CeCe's brother was a star athlete, but an injury took him off the field and a shady doctor more than willing to write prescriptions for a price soon had him hooked onn painkillers.  With the family farm barely hanging on by a thread, and a ready market for anything that can bring oblivion, CeCe soon finds herself stealing her brother's pills to make some extra cash.  The bi-product being that he can't take so many and might be able to kick the habit.

But nothing works out as planned, and as demand for Cyrus's pills gets greater, CeCe finds herself dragged into a world she wanted no part of.  And when tragedy strikes, Cece can't help but blame herself.

The past sections of the book are compelling and brutally honest reading.  It is easy to see how CeCe was tempted into this life, and even easier to see how quickly she became trapped in it.  The insidious nature of drug abuse and its effects are made brutally clear, and while as a reader you are willing CeCe to pull herself away, the tragic events feel almost inevitable as they unfold.

What didn't work for me was the treatment facility and the relationship CeCe forms with another patient there.  It didn't ring true, and felt like it was thrown in there because there has to be romance in all YA books (there doesn't, okay?) and romance is the only way the character will end up with a happy ending.

Sometimes there doesn't need to be any romance.  This book would have been perfectly fine without this particular character and relationship and I would have enjoyed it way more if it had focused on CeCe's relationship with her family instead of on this implausible romance.

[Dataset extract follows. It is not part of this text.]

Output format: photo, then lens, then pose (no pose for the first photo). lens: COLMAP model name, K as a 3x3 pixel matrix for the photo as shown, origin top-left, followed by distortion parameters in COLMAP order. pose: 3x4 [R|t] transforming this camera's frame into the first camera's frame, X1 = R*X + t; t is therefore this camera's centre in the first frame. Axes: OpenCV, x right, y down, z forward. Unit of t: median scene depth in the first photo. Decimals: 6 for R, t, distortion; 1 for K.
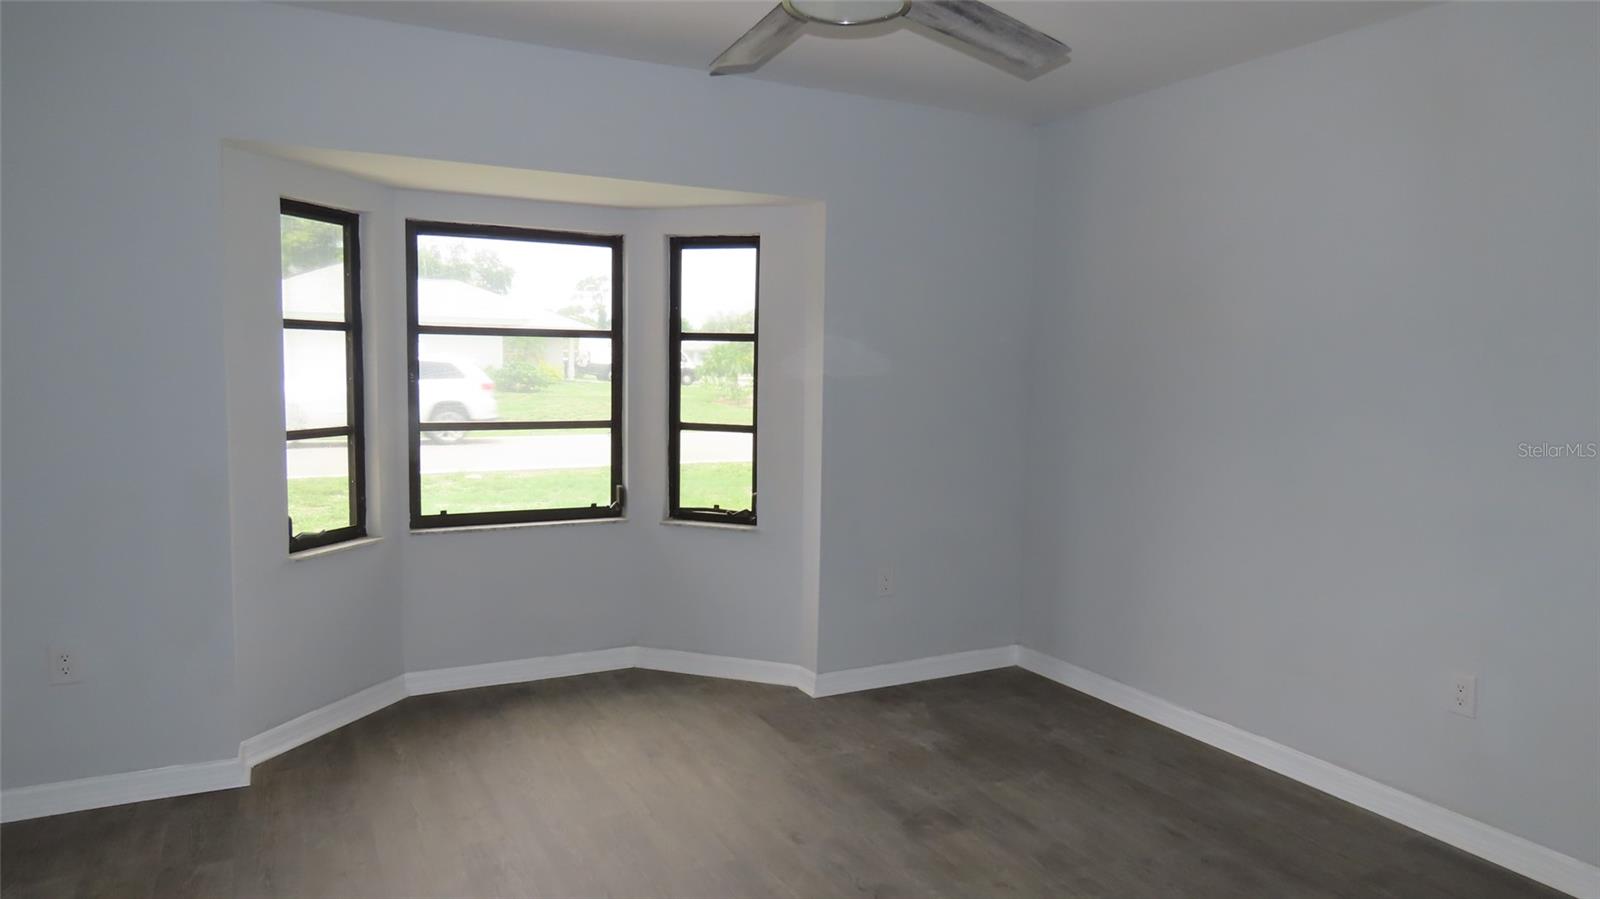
lens RADIAL K [[1010.0, 0, 800.0], [0, 1010.0, 449.5], [0, 0, 1]] dist [-0.007134, 0.002004]
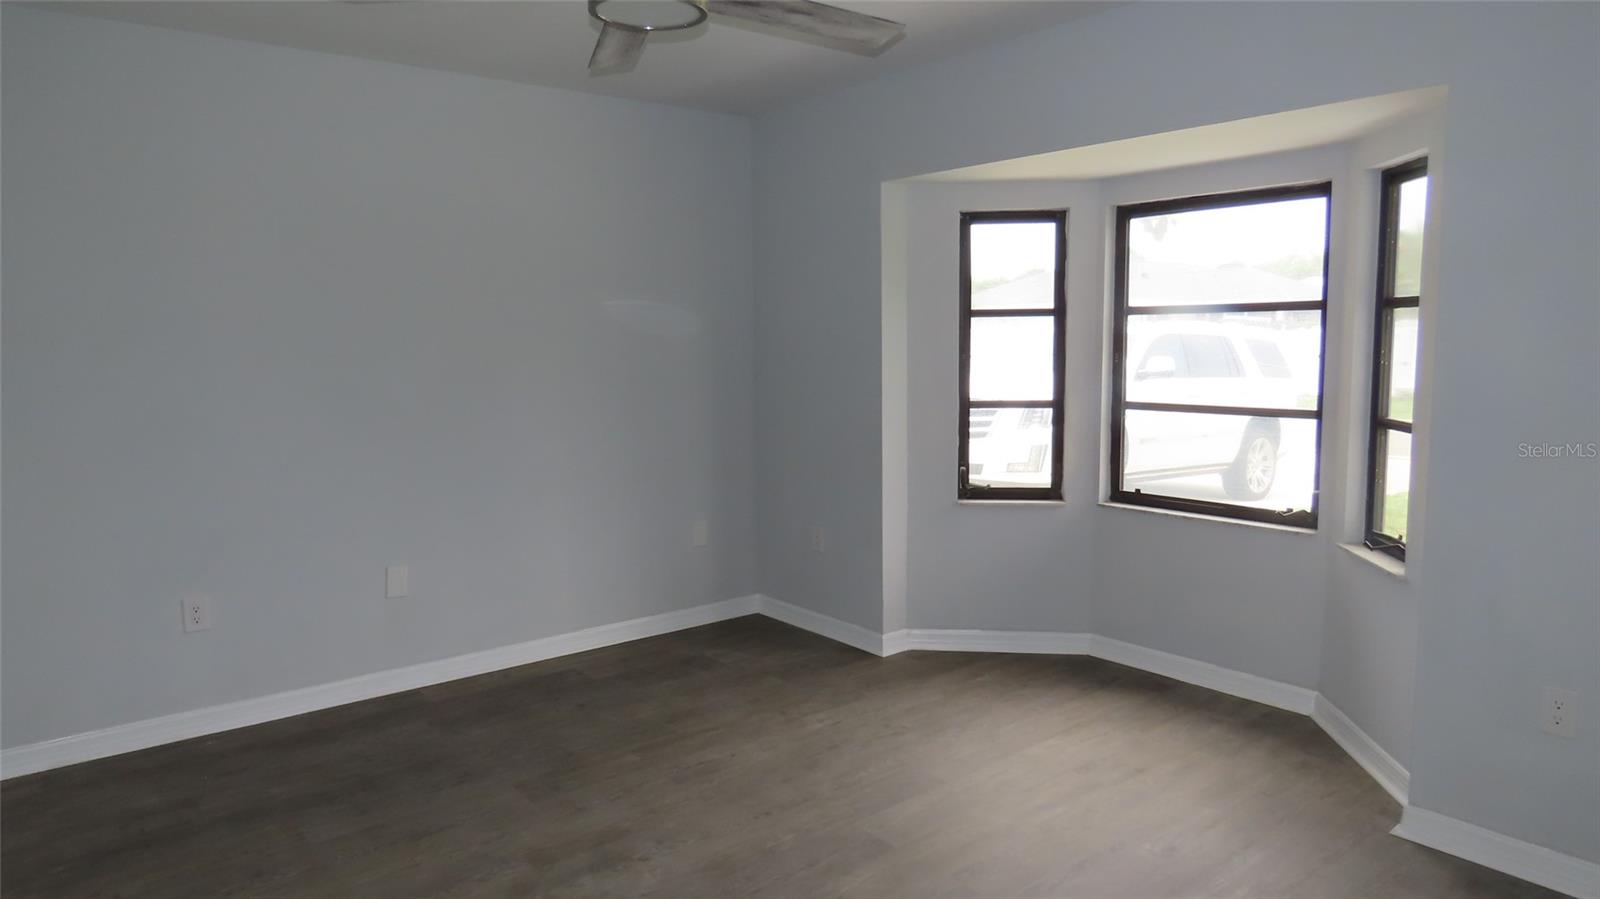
lens RADIAL K [[1010.0, 0, 800.0], [0, 1010.0, 449.5], [0, 0, 1]] dist [-0.007134, 0.002004]
pose [[0.222343, 0.094210, -0.970406, 0.600973], [-0.075380, 0.994002, 0.079230, -0.036708], [0.972050, 0.055533, 0.228111, 0.472195]]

But overall, it's well worth a read.

Here's the blurb to help you decide for yourself...

Cecelia Price killed her brother. At least, that’s what the police and the district attorney are saying. And although Cecelia is now locked up and forced into treatment, she knows the real story is much more complicated.

Cyrus wasn’t always the drug-addled monster he’d become. He was a successful athlete, but when an injury forced him off the soccer field and onto pain medication, his life became a blur of anger, addiction, and violence. All CeCe could do was stand by and watch, until she realized one effective way to take away her brother’s drugs while earning the money she needed for college: selling the pills.

Soon, CeCe becomes part drug dealer, part honor student. But even when all she wants is to make things right, she learns that sometimes the best intentions lead to the worst possible outcome.

Thicker than Water is an unforgettable dark, harrowing look into the disturbing truth of drug addiction and the desperate love of a sister watching her brother deteriorate before her eyes.

1 comment:

  1. Yeah, romance seems to be a "must" for YA, especially if the main character is female. It gets pretty annoying after a while.